Thursday, April 20, 2006

Now, this is semi-cool: Nile releases city's deep history
ALEXANDER wasn't quite so great after all. Sure, he conquered most of the world known to the ancient Greeks, but he didn't found the Egyptian city of Alexandria - he just rebranded it. It now seems that this part of the Nile has been settled for at least 4500 years, pre-dating Alexander's arrival by a good two millennia.

Alain Véron from the Paul Cézanne University in Aix-en-Provence, France, and colleagues made the discovery by measuring the variations in lead concentration in a mud core from Alexandria's ancient harbour. They determined how lead levels had changed over time by carbon-dating seashells found in the core.
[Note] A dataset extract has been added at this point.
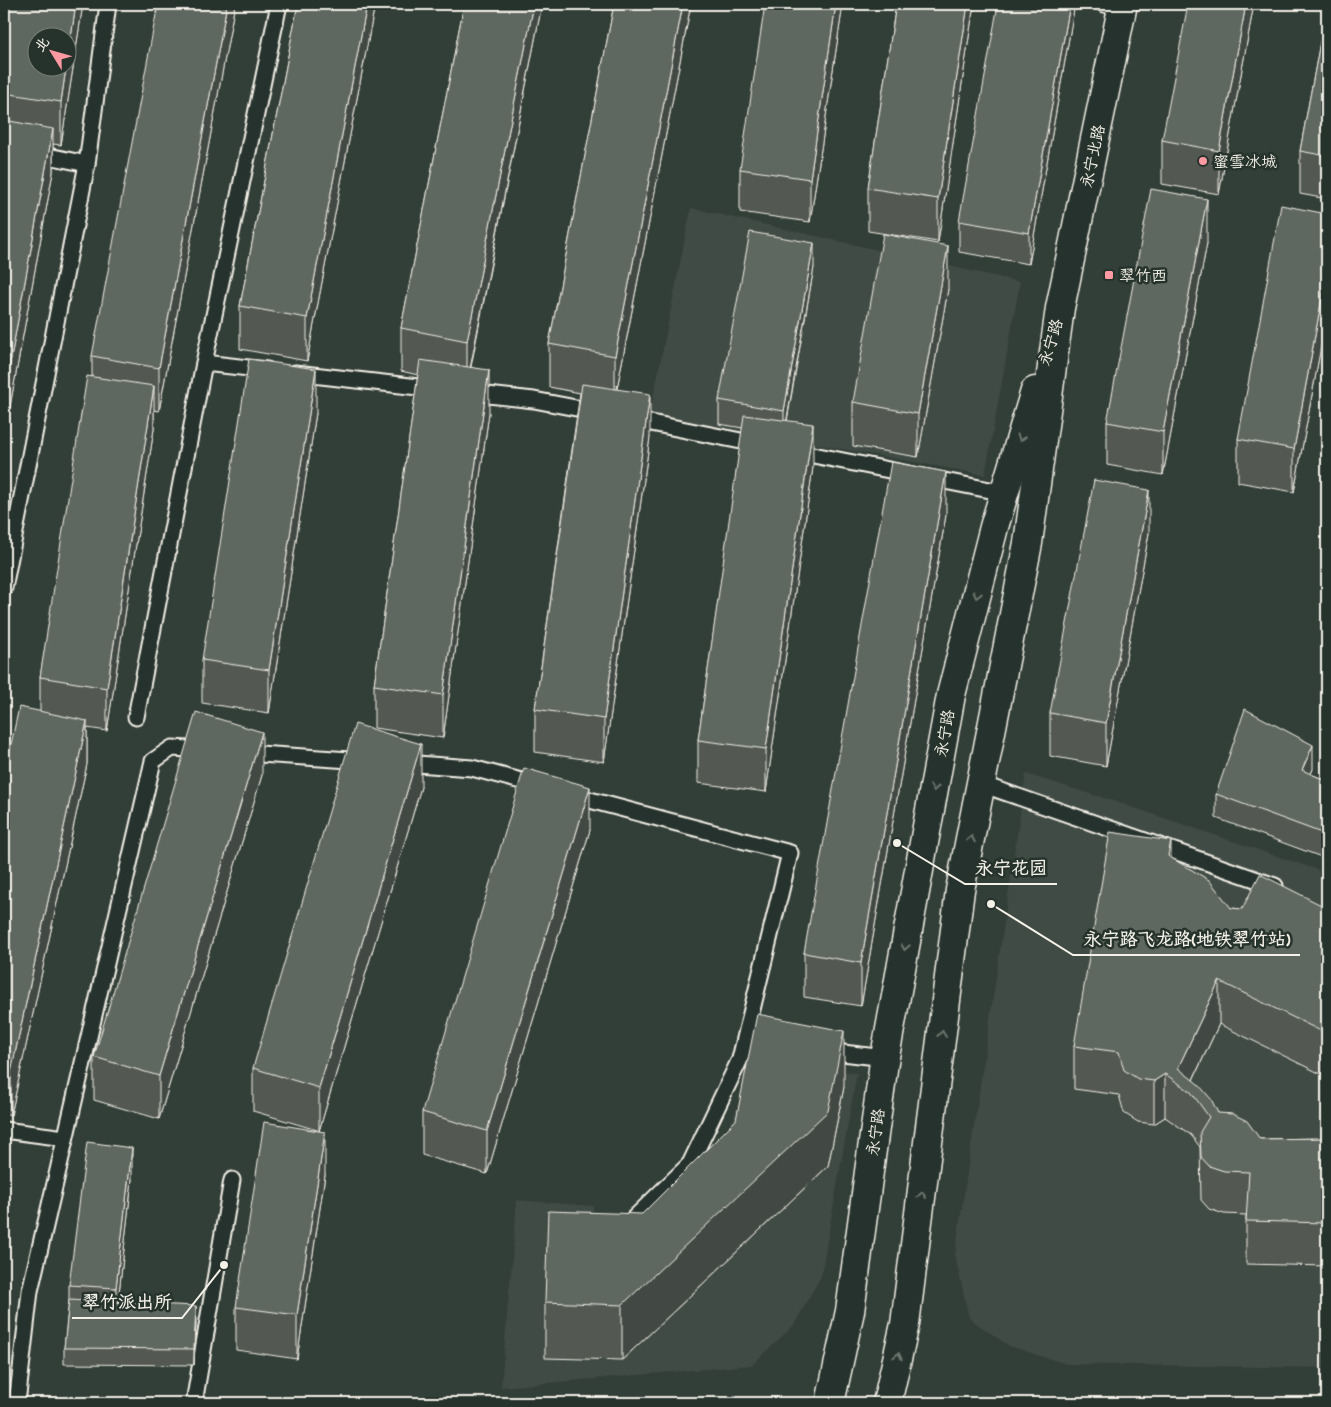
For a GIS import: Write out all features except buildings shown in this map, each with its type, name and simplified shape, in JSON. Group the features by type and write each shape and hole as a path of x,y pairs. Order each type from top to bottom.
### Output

Clear pulses of lead contamination occurred between 2686 and 2181 BC and then again from 1000 to 800 BC. The researchers conclude that these peaks were associated with human activities such as plumbing, fishing, building and ship-building. This is supported by ancient texts, which mention a settlement named Rhakotis (Geophysical Research Letters, DOI: 10.1029/2006GL025824).

Lead levels rocketed around 330 BC when Alexander the Great arrived, and got higher by the time of the Roman empire about 400 years later. The work should settle a long-running debate over the founding of the city based on literary evidence.


That's the whole thing. One wonders if the source is demonstrably from local activities and not farther upstream though.